ERROR: Inconsistent number of covars 2 != 4
Stacktrace:
 [1] error(s::String)
   @ Base .\error.jl:35
 [2] GMM{Float64, LinearAlgebra.Adjoint{Float64, Matrix{Float64}}}(w::Vector{Float64}, μ::LinearAlgebra.Adjoint{Float64, Matrix{Float64}}, Σ::LinearAlgebra.Adjoint{Float64, Matrix{Float64}}, hist::Vector{History}, nx::Int64)

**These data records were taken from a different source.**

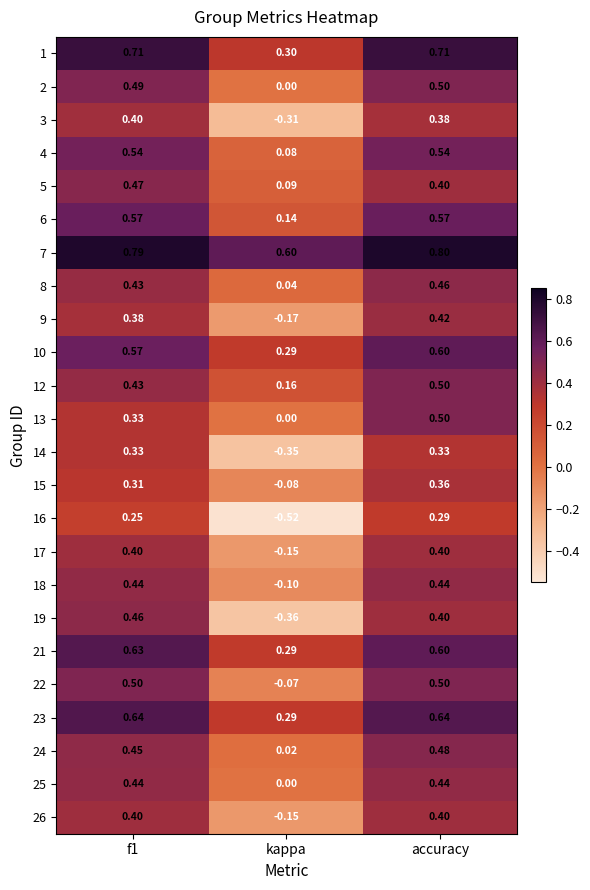

Which label corresponds to the smallest value in the chart?

kappa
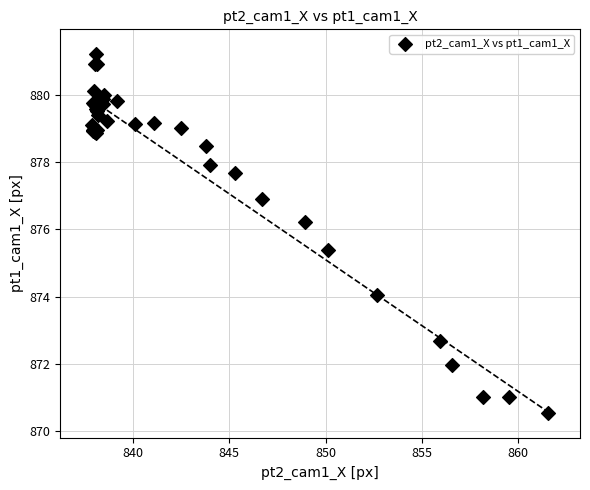

What Y value in the scatter plot is closest to 875?

875.4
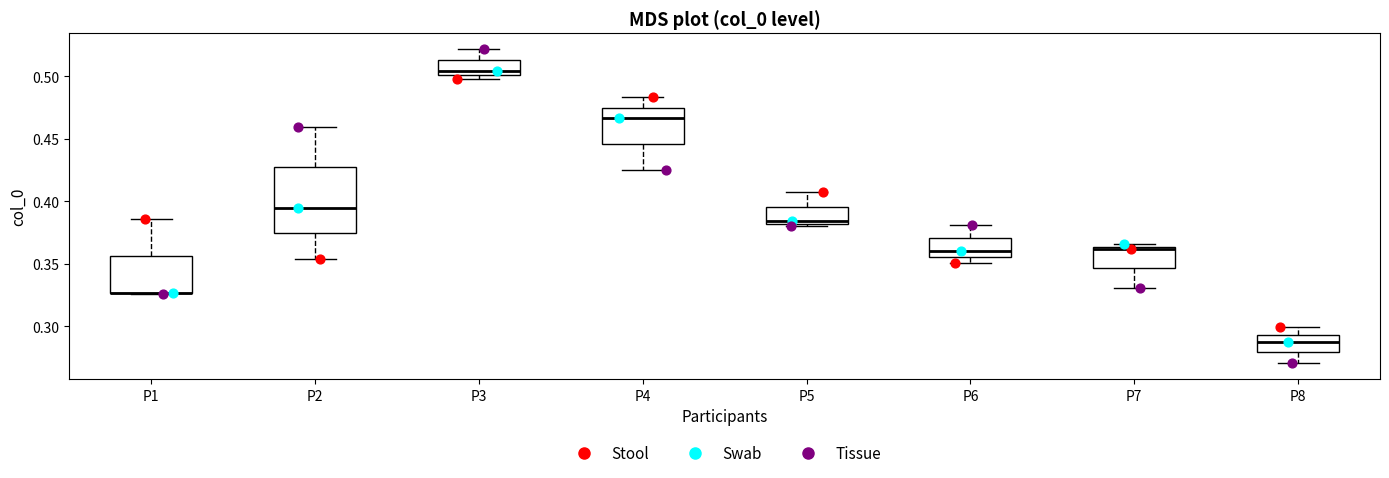

Comparing the boxes themselves (not the whiskers), which one is the tallest?

P2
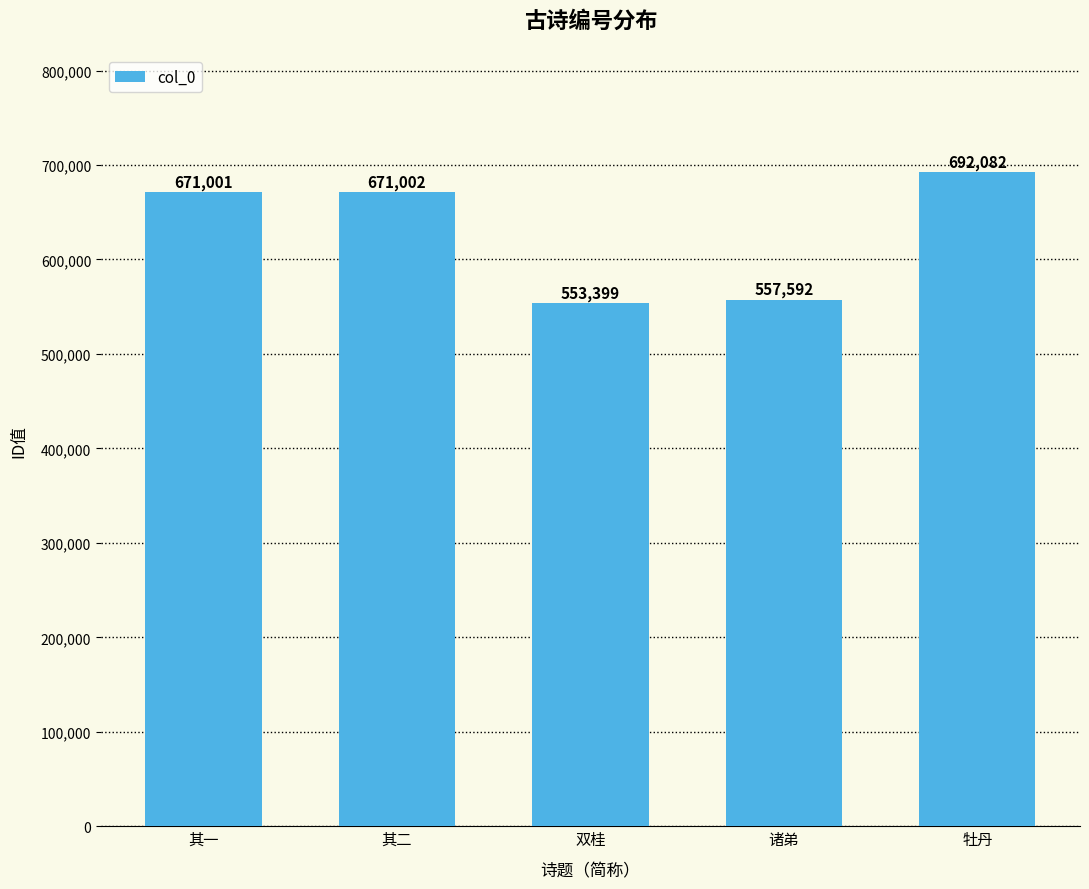

What is the smallest value displayed?

553399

   @ GaussianMixtures C:\Users\anche7026\.julia\packages\GaussianMixtures\zDaBV\src\gmmtypes.jl:79
 [3] GMM(w::Vector{Float64}, μ::LinearAlgebra.Adjoint{Float64, Matrix{Float64}}, Σ::LinearAlgebra.Adjoint{Float64, Matrix{Float64}}, hist::Vector{History}, nx::Int64)
   @ GaussianMixtures C:\Users\anche7026\.julia\packages\GaussianMixtures\zDaBV\src\gmmtypes.jl:89
 [4] GMM(m::MixtureModel{Multivariate, Continuous, DiagNormal, Categorical{Float64, Vector{Float64}}})
   @ GaussianMixtures C:\Users\anche7026\.julia\packages\GaussianMixtures\zDaBV\src\distributions.jl:19

while for the normal covariance things work as intended.